Help them to understand that there are some things they should not
do for a friend, such as lie, or cheat or steal. It may help to
point out to your children that a real friend would never ask them
to do these things.
- Talk with your children about the values that your family
treasures and why they should be loyal to them.
- Talk to your children about being loyal to themselves and what
that means. Continually reinforce the fact that they are people of
great value and that they should not allow other people to make
their decisions for them. Their sense of right and wrong is to be
valued. There are many ways to do this, some of them include: asking
your children for their opinions about things happening in your
family's life, each day ask them what they did at school, ask them
what their random act of kindness was today.
CLASS ACTIVITY:
- Discuss what it means to be loyal to people and what the limits of
loyalty to a friend are.
- Talk to your students about the pledge of allegiance.

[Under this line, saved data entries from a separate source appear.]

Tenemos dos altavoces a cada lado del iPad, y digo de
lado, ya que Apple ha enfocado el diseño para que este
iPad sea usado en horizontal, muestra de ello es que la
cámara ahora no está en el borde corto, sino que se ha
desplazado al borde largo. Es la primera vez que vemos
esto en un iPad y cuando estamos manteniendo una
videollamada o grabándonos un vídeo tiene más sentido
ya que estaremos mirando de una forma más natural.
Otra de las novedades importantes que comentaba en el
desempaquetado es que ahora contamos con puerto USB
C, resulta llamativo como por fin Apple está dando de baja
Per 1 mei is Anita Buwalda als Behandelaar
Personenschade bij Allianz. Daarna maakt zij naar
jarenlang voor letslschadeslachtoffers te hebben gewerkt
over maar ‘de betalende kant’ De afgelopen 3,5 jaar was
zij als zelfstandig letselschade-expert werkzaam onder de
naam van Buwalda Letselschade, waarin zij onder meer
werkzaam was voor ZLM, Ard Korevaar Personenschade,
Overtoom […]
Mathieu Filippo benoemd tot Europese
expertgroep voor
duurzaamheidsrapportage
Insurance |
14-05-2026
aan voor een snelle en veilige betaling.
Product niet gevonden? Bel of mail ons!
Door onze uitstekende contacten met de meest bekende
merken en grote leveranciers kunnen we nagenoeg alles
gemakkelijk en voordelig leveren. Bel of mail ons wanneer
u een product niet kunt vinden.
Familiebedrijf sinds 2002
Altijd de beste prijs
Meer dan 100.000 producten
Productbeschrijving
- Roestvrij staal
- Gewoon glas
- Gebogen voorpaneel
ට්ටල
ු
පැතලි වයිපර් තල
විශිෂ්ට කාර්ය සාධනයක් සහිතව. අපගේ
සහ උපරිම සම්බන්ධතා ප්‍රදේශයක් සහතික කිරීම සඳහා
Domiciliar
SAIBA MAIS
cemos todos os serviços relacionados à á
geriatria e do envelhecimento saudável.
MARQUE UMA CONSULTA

Talk about
what it means to give your allegiance, to pledge loyalty to the
flag. It does not mean always agreeing with what the government
does, but what does it mean?
- Have students put on short skits showing a friend making a
sacrifice to help another friend.
- Have students put on short skits showing a person refusing to do
something for a "friend" because doing it would violate
their code of right and wrong.
HIGH SCHOOL ACTIVITIES:
- In our lives we are faced with situations where our loyalties are
divided. What process should we use to resolve conflicts of loyalty?
- Is it more important to be loyal to oneself or to other people?
- You probably consider yourself to be a part of several different
collectives; a family, a city, a county, a state, a country, a
religion, a culture . . .What should you do when these groups are in
conflict? What can you do to bring these groups closer together?
- Which is more important, being loyal to a friend or being loyal to
an abstract idea you value? Consider some practical implications, if
you knew that a friend of yours was committing a crime would you
turn him or her in? Why or why not?
CREATING A POSITIVE LEARNING ENVIRONMENT:
Teachers should be careful not to attack their fellow teachers or
administrators in front of students. This can turn the classroom into a
gossip shop and undermine the authority of both teachers by creating the
impression that the school is disunited. If teachers exhibit disrespect
toward their colleagues, students will assume that they be disrespectful
as well.
"Be true to your school." -The Beach Boys,
Hawthorne High School
"My Country right or wrong: when right, to keep her right;
when wrong, to put her right." -Carl Schurz
"He loved his party dear, but his country best."
-Punch epithet for Joseph Chamberlain
"Loyalty to petrified opinion never broke a chain or freed a
human soul." -Mark Twain
"A true friend is someone who is there for you when he'd
rather be anywhere else." -Len Wein
"Grant stood by me when I was mad, and I stood by him when he
was drunk. Now we stand together, always." -General William T.
Sherman
"A loving family is the strongest chain of all."